** Begin RECORDS FOR PROCESSING **
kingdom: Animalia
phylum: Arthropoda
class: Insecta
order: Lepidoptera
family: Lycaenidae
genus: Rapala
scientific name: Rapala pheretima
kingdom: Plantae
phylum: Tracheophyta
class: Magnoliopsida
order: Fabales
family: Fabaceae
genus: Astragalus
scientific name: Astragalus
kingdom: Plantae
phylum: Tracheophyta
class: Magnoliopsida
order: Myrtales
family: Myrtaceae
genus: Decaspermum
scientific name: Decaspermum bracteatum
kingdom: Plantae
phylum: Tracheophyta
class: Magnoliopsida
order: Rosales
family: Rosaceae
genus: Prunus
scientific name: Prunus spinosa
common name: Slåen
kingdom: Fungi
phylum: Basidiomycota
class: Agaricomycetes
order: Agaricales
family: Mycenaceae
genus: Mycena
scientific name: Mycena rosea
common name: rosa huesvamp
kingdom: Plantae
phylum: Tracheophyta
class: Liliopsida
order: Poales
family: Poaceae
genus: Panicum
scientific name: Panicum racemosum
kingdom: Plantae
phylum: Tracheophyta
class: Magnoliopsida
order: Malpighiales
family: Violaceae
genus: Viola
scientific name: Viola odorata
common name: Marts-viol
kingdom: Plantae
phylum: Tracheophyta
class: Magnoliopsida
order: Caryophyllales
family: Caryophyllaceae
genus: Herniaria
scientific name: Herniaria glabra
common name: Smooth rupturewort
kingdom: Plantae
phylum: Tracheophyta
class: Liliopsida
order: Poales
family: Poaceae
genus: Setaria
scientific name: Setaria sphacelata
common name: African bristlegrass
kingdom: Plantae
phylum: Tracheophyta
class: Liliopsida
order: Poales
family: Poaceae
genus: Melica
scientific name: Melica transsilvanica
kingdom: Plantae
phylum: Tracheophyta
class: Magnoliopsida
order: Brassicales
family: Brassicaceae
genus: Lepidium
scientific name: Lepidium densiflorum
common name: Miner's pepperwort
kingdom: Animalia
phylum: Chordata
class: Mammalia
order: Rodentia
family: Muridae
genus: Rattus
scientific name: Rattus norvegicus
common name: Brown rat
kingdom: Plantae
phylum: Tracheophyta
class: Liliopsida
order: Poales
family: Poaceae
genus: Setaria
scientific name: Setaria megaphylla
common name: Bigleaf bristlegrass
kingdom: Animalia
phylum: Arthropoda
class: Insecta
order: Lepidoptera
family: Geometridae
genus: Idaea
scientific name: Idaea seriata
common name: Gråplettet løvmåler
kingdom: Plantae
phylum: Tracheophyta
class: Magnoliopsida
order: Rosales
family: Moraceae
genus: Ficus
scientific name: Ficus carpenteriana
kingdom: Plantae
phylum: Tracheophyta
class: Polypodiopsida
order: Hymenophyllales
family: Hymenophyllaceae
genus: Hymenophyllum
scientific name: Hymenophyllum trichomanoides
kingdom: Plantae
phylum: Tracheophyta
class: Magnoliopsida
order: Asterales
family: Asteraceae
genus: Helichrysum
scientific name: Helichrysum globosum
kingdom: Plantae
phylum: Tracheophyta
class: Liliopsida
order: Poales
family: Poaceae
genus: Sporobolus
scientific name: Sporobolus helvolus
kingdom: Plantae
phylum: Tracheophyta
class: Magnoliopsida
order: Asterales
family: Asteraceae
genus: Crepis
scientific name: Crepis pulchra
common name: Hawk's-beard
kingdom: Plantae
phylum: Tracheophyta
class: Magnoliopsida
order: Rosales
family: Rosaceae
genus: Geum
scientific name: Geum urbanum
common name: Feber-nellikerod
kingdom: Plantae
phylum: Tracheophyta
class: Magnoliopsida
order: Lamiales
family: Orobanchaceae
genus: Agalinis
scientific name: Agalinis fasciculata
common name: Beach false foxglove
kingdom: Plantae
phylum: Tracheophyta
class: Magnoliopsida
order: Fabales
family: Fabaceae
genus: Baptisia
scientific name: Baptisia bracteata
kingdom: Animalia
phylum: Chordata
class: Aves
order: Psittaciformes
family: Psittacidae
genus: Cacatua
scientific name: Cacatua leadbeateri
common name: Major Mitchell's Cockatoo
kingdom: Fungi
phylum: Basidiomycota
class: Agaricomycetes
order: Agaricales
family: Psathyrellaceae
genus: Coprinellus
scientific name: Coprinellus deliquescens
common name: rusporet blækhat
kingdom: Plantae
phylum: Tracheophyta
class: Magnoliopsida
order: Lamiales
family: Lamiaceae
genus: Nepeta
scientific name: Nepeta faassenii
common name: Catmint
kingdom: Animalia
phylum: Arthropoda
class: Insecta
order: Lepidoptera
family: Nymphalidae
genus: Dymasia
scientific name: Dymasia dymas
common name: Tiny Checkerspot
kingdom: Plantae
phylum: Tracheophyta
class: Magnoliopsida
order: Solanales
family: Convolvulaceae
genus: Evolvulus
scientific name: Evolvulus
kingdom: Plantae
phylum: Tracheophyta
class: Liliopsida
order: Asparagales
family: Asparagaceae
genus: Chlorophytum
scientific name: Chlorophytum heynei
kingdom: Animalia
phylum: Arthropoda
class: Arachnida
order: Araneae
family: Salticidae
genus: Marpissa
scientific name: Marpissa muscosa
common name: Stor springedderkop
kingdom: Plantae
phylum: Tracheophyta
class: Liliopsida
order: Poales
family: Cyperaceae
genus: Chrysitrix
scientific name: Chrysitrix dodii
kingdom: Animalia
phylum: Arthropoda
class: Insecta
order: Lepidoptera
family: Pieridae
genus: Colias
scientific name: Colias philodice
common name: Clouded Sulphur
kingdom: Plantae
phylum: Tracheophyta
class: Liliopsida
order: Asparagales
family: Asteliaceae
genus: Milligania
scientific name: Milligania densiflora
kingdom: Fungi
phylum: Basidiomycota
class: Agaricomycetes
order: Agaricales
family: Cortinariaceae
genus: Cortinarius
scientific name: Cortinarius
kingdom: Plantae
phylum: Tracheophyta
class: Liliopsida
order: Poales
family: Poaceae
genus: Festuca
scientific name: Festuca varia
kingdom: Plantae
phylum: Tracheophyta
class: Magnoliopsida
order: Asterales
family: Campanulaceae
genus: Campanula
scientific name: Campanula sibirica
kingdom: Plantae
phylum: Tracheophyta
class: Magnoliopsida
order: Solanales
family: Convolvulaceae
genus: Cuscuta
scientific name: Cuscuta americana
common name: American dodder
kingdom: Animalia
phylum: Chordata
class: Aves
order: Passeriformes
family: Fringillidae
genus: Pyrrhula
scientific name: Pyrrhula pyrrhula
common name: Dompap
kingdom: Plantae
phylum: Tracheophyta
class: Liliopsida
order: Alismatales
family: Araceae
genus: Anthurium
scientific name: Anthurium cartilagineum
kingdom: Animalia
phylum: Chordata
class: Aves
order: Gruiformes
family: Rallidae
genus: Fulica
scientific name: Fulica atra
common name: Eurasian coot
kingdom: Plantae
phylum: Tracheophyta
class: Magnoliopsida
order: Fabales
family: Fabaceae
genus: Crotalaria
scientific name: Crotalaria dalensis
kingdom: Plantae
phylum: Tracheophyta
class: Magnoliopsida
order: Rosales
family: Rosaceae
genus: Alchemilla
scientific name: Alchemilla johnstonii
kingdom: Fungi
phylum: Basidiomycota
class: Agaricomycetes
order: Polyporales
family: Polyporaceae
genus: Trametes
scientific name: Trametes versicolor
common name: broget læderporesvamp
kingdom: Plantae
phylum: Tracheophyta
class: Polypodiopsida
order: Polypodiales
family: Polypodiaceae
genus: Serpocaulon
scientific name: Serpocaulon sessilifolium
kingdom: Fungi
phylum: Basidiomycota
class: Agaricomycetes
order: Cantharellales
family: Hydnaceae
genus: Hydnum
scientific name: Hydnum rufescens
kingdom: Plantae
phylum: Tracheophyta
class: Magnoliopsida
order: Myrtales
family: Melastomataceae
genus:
** End RECORDS FOR PROCESSING **
## PROMPT
Please echo the rows exactly, starting from the line with "family: Araceae" up to and including the line with "scientific name: Hydnum rufescens".

## REPLY TO THE EXERCISE
family: Araceae
genus: Anthurium
scientific name: Anthurium cartilagineum
kingdom: Animalia
phylum: Chordata
class: Aves
order: Gruiformes
family: Rallidae
genus: Fulica
scientific name: Fulica atra
common name: Eurasian coot
kingdom: Plantae
phylum: Tracheophyta
class: Magnoliopsida
order: Fabales
family: Fabaceae
genus: Crotalaria
scientific name: Crotalaria dalensis
kingdom: Plantae
phylum: Tracheophyta
class: Magnoliopsida
order: Rosales
family: Rosaceae
genus: Alchemilla
scientific name: Alchemilla johnstonii
kingdom: Fungi
phylum: Basidiomycota
class: Agaricomycetes
order: Polyporales
family: Polyporaceae
genus: Trametes
scientific name: Trametes versicolor
common name: broget læderporesvamp
kingdom: Plantae
phylum: Tracheophyta
class: Polypodiopsida
order: Polypodiales
family: Polypodiaceae
genus: Serpocaulon
scientific name: Serpocaulon sessilifolium
kingdom: Fungi
phylum: Basidiomycota
class: Agaricomycetes
order: Cantharellales
family: Hydnaceae
genus: Hydnum
scientific name: Hydnum rufescens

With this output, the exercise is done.